Energy Fools The Magician

Fools Gold (SLIGHTLY OFF KILTER sok048) is a superb record of abstract noise, created by Michael Fairfax, Barry Witherden and Paul Khimasia Morgan. Fairfax and Witherden are the duo Gimlet-Eyed Mariners, whose 2012 debut album Dark Secret Love we have previously noted. Dark Secret Love was fine work, though perhaps trying out one too many ideas in a single space, and uncertain in places about its general direction. But I reckon Fools Gold is an unqualified success. It’s like a combination of Harry Bertoia sound-sculptures (only much louder and with more presence) with crazed, swooping electronic bursts worthy of 1960s Stockhausen, with a malevolent sub-bass pulse propelling everything along (or rooting it to the spot, if you prefer). This bass pulse is strong enough to be considered as the free-form version of a Lee Perry dub bassline. Fairfax does in fact make sound-sculptures himself, and may be playing them here; Witherden is an experienced improviser with electronic sound, as is Morgan who can be quite devilish with his miniaturised set-up, which uses filters, samples and mixing desk.

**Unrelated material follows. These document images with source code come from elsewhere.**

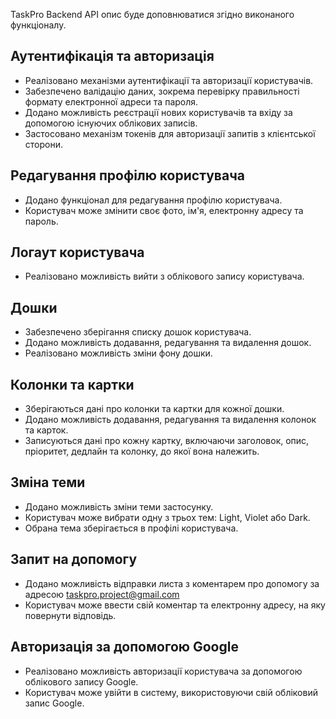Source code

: TaskPro Backend API опис буде доповнюватися згідно виконаного функціоналу.

<h2> Аутентифікація та авторизація</h2>
<ul>
<li>Реалізовано механізми аутентифікації та авторизації користувачів.</li>
<li>Забезпечено валідацію даних, зокрема перевірку правильності формату електронної адреси та пароля.</li>
<li>Додано можливість реєстрації нових користувачів та вхіду за допомогою існуючих облікових записів.</li>
<li>Застосовано механізм токенів для авторизації запитів з клієнтської сторони.</li>
</ul>

<h2>Редагування профілю користувача</h2>
<ul>
<li>Додано функціонал для редагування профілю користувача.</li>
<li>Користувач може змінити своє фото, ім'я, електронну адресу та пароль.</li>
</ul>

<h2>Логаут користувача</h2>
<ul>
<li>Реалізовано можливість вийти з облікового запису користувача.</li>
</ul>

<h2>Дошки</h2>
<ul>
<li>Забезпечено зберігання списку дошок користувача.</li>
<li>Додано можливість додавання, редагування та видалення дошок.</li>
<li>Реалізовано можливість зміни фону дошки.</li>
</ul>

<h2>Колонки та картки</h2>
<ul>
<li>Зберігаються дані про колонки та картки для кожної дошки.</li>
<li>Додано можливість додавання, редагування та видалення колонок та карток.</li>
<li>Записуються дані про кожну картку, включаючи заголовок, опис, пріоритет, дедлайн та колонку, до якої вона належить.</li>
</ul>

<h2>Зміна теми</h2>
<ul>
<li>Додано можливість зміни теми застосунку.</li>
<li>Користувач може вибрати одну з трьох тем: Light, Violet або Dark.</li>
<li>Обрана тема зберігається в профілі користувача.</li>
</ul>


<h2>Запит на допомогу</h2>
<ul>
<li>Додано можливість відправки листа з коментарем про допомогу за адресою <a href="mailto:taskpro.project@gmail.com" >taskpro.project@gmail.com</a></li>
<li>Користувач може ввести свій коментар та електронну адресу, на яку повернути відповідь.</li>
</ul>

<h2>Авторизація за допомогою Google</h2>
<ul>
<li>Реалізовано можливість авторизації користувача за допомогою облікового запису Google.</li>
<li>Користувач може увійти в систему, використовуючи свій обліковий запис Google.</li>
</ul>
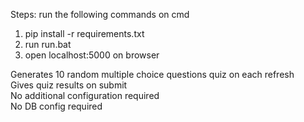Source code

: Steps:
run the following commands on cmd

1) pip install -r requirements.txt
2) run run.bat
3) open localhost:5000 on browser


Generates 10 random multiple choice questions quiz on each refresh<br/>
Gives quiz results on submit<br/>
No additional configuration required<br/>
No DB config required<br/>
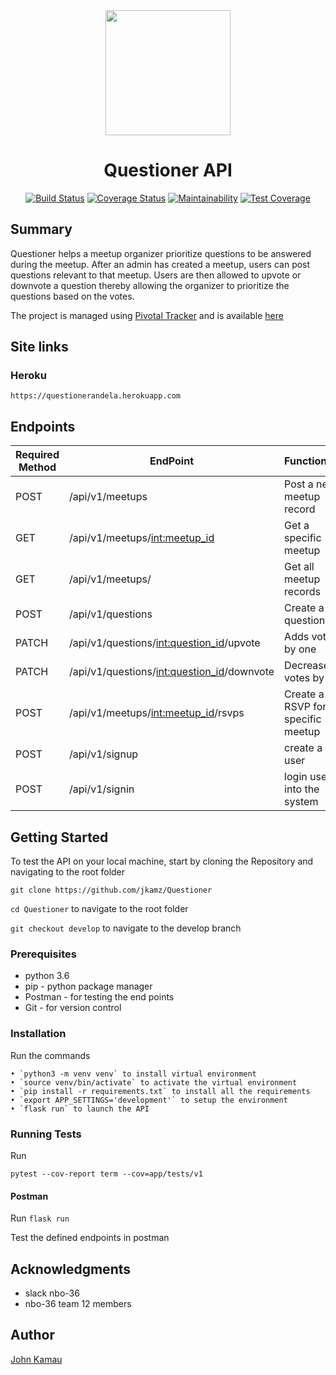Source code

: <div align="center">

<img width=200 src="https://jkamz.github.io/Questioner/UI/static/images/logo.png">

# Questioner API

[![Build Status](https://travis-ci.org/jkamz/Questioner.svg?branch=develop)](https://travis-ci.org/jkamz/Questioner) [![Coverage Status](https://coveralls.io/repos/github/jkamz/Questioner/badge.svg?branch=develop)](https://coveralls.io/github/jkamz/Questioner?branch=develop)   [![Maintainability](https://api.codeclimate.com/v1/badges/ccc01049d9b2db4cf789/maintainability)](https://codeclimate.com/github/jkamz/Questioner/maintainability) [![Test Coverage](https://api.codeclimate.com/v1/badges/ccc01049d9b2db4cf789/test_coverage)](https://codeclimate.com/github/jkamz/Questioner/test_coverage)

</div>

## Summary
Questioner helps a meetup organizer prioritize questions to be answered during the meetup. After an admin has created a meetup, users can post questions relevant to that meetup. Users are then allowed to upvote or downvote a question thereby allowing the organizer to prioritize the questions based on the votes.

The project is managed using [Pivotal Tracker](https://www.pivotaltracker.com) and is available [here](https://www.pivotaltracker.com/n/projects/2235485)

## Site links
### Heroku

`https://questionerandela.herokuapp.com`

## Endpoints

Required Method       | EndPoint       | Functionality |
------------- | ------------- | ---------------
POST  | /api/v1/meetups  | Post a new meetup record   |
GET  | /api/v1/meetups/<int:meetup_id>  | Get a specific meetup   |
GET  | /api/v1/meetups/   | Get all meetup records   |
POST  | /api/v1/questions | Create a question.
PATCH | /api/v1/questions/<int:question_id>/upvote | Adds votes by one |
PATCH | /api/v1/questions/<int:question_id>/downvote | Decreases votes by one  |
POST | /api/v1/meetups/<int:meetup_id>/rsvps | Create a RSVP for a specific meetup
POST  | /api/v1/signup  | create a new user |
POST  | /api/v1/signin  | login user into the system |


## Getting Started

To test the API on your local machine, start by cloning the Repository and navigating to the root folder

`git clone https://github.com/jkamz/Questioner`

`cd Questioner` to navigate to the root folder

`git checkout develop` to navigate to the develop branch


### Prerequisites
- python 3.6
- pip - python package manager
- Postman - for testing the end points
- Git - for version control

### Installation
Run the commands

    • `python3 -m venv venv` to install virtual environment
    • `source venv/bin/activate` to activate the virtual environment
    • `pip install -r requirements.txt` to install all the requirements
    • `export APP_SETTINGS='development'` to setup the environment
    • `flask run` to launch the API

### Running Tests
Run

`pytest --cov-report term --cov=app/tests/v1`

#### Postman

Run `flask run`

Test the defined endpoints in postman

## Acknowledgments
- slack nbo-36
- nbo-36 team 12 members

## Author

[John Kamau](https://github.com/jkamz)

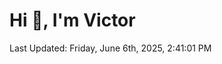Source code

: <h1>Hi 👋, I'm Victor </h1>

<!--RECENT_ACTIVITY:start-->
<!--RECENT_ACTIVITY:end-->

<!--RECENT_ACTIVITY:last_update-->
Last Updated: Friday, June 6th, 2025, 2:41:01 PM
<!--RECENT_ACTIVITY:last_update_end-->
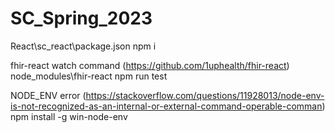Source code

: # SC_Spring_2023
 


React\sc_react\package.json
    npm i
    
fhir-react watch command (https://github.com/1uphealth/fhir-react)
    node_modules\fhir-react
        npm run test



NODE_ENV error (https://stackoverflow.com/questions/11928013/node-env-is-not-recognized-as-an-internal-or-external-command-operable-comman)
    npm install -g win-node-env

Where Dark Secret Love sometimes had percussion loops and aspired to being “lo-fi bedroom warped disco” (as I wrote then), Fools Gold appears to eschew conventional structure in favour of generating, assembling and then deconstructing its own enormous blocks of sound, everyone concerned working with the assurance of an experimental building crew playing hob with derricks, forklifts and cranes as they shift these weighty blocks of stone. While the surfaces are crude and unworked, there’s no denying the gravity and the power; and though the music may be cold and alien, it’s strangely affecting and even a little troubling. The genuine sense of experimentation is palpable in the air. Too many improvisers and sound-artists seem to me to be arriving at foregone conclusions, with pre-programmed events or well-worn techniques, resulting in recordings and performances that can be a shade too “safe”. Fools Gold does something to restore my confidence in the potential danger of live experimentation, and today’s spin is uncomfortable and ungainly, but the music is alive. It’s to everyone’s credit here that these 2013 recordings were recorded live “in one pass”, which to me means without re-takes, overdubs, or editing. Full marks…from 6th November 2015.